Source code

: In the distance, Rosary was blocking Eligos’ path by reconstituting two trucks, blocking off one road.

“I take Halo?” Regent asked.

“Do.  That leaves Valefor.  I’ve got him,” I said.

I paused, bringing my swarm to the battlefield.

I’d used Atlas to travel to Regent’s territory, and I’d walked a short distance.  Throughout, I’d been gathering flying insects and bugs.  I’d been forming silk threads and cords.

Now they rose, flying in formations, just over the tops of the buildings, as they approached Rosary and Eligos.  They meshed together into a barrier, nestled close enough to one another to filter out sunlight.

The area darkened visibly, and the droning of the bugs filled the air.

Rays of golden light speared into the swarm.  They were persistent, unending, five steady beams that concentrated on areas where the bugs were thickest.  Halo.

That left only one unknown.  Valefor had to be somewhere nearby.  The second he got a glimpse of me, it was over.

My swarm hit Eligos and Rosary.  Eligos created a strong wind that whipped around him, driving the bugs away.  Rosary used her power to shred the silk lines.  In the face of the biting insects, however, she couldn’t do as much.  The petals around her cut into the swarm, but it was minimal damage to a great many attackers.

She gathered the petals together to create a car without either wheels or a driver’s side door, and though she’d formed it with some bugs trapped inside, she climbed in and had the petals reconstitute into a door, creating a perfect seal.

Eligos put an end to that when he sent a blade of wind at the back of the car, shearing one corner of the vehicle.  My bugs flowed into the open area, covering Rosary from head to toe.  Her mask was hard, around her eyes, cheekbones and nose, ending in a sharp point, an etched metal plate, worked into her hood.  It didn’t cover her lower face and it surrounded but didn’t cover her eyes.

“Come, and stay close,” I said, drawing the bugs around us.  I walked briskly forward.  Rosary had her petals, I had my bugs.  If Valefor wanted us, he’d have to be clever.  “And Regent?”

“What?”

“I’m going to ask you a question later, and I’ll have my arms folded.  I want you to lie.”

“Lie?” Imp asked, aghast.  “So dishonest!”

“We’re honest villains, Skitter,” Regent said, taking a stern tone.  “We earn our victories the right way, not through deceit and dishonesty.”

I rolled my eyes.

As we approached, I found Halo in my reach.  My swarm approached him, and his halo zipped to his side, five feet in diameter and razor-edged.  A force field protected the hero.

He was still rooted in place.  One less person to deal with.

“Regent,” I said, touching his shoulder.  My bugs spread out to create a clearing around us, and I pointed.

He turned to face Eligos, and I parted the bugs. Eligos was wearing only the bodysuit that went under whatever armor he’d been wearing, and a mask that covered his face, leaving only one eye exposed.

**WORK REQUEST:**
Restate the records above in full, keeping each line exactly as it stands.

**RESPONSE TO THE EXERCISE:**
Source code

: In the distance, Rosary was blocking Eligos’ path by reconstituting two trucks, blocking off one road.

“I take Halo?” Regent asked.

“Do.  That leaves Valefor.  I’ve got him,” I said.

I paused, bringing my swarm to the battlefield.

I’d used Atlas to travel to Regent’s territory, and I’d walked a short distance.  Throughout, I’d been gathering flying insects and bugs.  I’d been forming silk threads and cords.

Now they rose, flying in formations, just over the tops of the buildings, as they approached Rosary and Eligos.  They meshed together into a barrier, nestled close enough to one another to filter out sunlight.

The area darkened visibly, and the droning of the bugs filled the air.

Rays of golden light speared into the swarm.  They were persistent, unending, five steady beams that concentrated on areas where the bugs were thickest.  Halo.

That left only one unknown.  Valefor had to be somewhere nearby.  The second he got a glimpse of me, it was over.

My swarm hit Eligos and Rosary.  Eligos created a strong wind that whipped around him, driving the bugs away.  Rosary used her power to shred the silk lines.  In the face of the biting insects, however, she couldn’t do as much.  The petals around her cut into the swarm, but it was minimal damage to a great many attackers.

She gathered the petals together to create a car without either wheels or a driver’s side door, and though she’d formed it with some bugs trapped inside, she climbed in and had the petals reconstitute into a door, creating a perfect seal.

Eligos put an end to that when he sent a blade of wind at the back of the car, shearing one corner of the vehicle.  My bugs flowed into the open area, covering Rosary from head to toe.  Her mask was hard, around her eyes, cheekbones and nose, ending in a sharp point, an etched metal plate, worked into her hood.  It didn’t cover her lower face and it surrounded but didn’t cover her eyes.

“Come, and stay close,” I said, drawing the bugs around us.  I walked briskly forward.  Rosary had her petals, I had my bugs.  If Valefor wanted us, he’d have to be clever.  “And Regent?”

“What?”

“I’m going to ask you a question later, and I’ll have my arms folded.  I want you to lie.”

“Lie?” Imp asked, aghast.  “So dishonest!”

“We’re honest villains, Skitter,” Regent said, taking a stern tone.  “We earn our victories the right way, not through deceit and dishonesty.”

I rolled my eyes.

As we approached, I found Halo in my reach.  My swarm approached him, and his halo zipped to his side, five feet in diameter and razor-edged.  A force field protected the hero.

He was still rooted in place.  One less person to deal with.

“Regent,” I said, touching his shoulder.  My bugs spread out to create a clearing around us, and I pointed.

He turned to face Eligos, and I parted the bugs. Eligos was wearing only the bodysuit that went under whatever armor he’d been wearing, and a mask that covered his face, leaving only one eye exposed.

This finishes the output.